═════ Dataset excerpts
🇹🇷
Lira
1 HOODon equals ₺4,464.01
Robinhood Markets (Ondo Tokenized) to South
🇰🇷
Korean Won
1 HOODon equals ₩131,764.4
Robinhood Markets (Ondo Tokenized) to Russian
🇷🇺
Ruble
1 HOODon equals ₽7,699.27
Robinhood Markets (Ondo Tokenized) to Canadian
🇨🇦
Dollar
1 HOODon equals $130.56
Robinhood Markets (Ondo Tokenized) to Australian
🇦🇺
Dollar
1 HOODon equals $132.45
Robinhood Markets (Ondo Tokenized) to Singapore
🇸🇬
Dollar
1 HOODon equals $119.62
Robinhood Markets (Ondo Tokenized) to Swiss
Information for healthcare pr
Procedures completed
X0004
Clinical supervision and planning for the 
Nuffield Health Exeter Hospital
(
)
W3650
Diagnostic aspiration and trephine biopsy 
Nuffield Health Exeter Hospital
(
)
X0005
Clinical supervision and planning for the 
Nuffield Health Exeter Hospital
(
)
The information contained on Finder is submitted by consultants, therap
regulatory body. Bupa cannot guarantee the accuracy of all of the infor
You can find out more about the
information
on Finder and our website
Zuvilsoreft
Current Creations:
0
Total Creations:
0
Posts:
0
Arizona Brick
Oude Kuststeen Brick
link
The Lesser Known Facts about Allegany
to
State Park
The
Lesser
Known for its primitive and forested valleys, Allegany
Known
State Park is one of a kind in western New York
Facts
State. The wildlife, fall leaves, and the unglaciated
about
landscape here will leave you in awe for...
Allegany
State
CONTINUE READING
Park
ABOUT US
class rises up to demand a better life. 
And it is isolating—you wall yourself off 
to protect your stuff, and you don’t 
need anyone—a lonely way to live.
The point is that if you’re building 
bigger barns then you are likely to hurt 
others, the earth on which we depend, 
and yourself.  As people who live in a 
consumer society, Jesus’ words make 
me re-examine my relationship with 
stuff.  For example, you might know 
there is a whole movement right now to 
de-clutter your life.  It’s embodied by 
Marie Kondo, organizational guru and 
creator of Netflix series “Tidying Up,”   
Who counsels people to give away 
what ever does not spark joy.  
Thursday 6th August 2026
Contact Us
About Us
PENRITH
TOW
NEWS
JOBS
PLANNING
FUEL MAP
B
══════════
> Requirement
Go through the listing and copy all of it exactly.

> Response box
🇹🇷
Lira
1 HOODon equals ₺4,464.01
Robinhood Markets (Ondo Tokenized) to South
🇰🇷
Korean Won
1 HOODon equals ₩131,764.4
Robinhood Markets (Ondo Tokenized) to Russian
🇷🇺
Ruble
1 HOODon equals ₽7,699.27
Robinhood Markets (Ondo Tokenized) to Canadian
🇨🇦
Dollar
1 HOODon equals $130.56
Robinhood Markets (Ondo Tokenized) to Australian
🇦🇺
Dollar
1 HOODon equals $132.45
Robinhood Markets (Ondo Tokenized) to Singapore
🇸🇬
Dollar
1 HOODon equals $119.62
Robinhood Markets (Ondo Tokenized) to Swiss
Information for healthcare pr
Procedures completed
X0004
Clinical supervision and planning for the 
Nuffield Health Exeter Hospital
(
)
W3650
Diagnostic aspiration and trephine biopsy 
Nuffield Health Exeter Hospital
(
)
X0005
Clinical supervision and planning for the 
Nuffield Health Exeter Hospital
(
)
The information contained on Finder is submitted by consultants, therap
regulatory body. Bupa cannot guarantee the accuracy of all of the infor
You can find out more about the
information
on Finder and our website
Zuvilsoreft
Current Creations:
0
Total Creations:
0
Posts:
0
Arizona Brick
Oude Kuststeen Brick
link
The Lesser Known Facts about Allegany
to
State Park
The
Lesser
Known for its primitive and forested valleys, Allegany
Known
State Park is one of a kind in western New York
Facts
State. The wildlife, fall leaves, and the unglaciated
about
landscape here will leave you in awe for...
Allegany
State
CONTINUE READING
Park
ABOUT US
class rises up to demand a better life. 
And it is isolating—you wall yourself off 
to protect your stuff, and you don’t 
need anyone—a lonely way to live.
The point is that if you’re building 
bigger barns then you are likely to hurt 
others, the earth on which we depend, 
and yourself.  As people who live in a 
consumer society, Jesus’ words make 
me re-examine my relationship with 
stuff.  For example, you might know 
there is a whole movement right now to 
de-clutter your life.  It’s embodied by 
Marie Kondo, organizational guru and 
creator of Netflix series “Tidying Up,”   
Who counsels people to give away 
what ever does not spark joy.  
Thursday 6th August 2026
Contact Us
About Us
PENRITH
TOW
NEWS
JOBS
PLANNING
FUEL MAP
B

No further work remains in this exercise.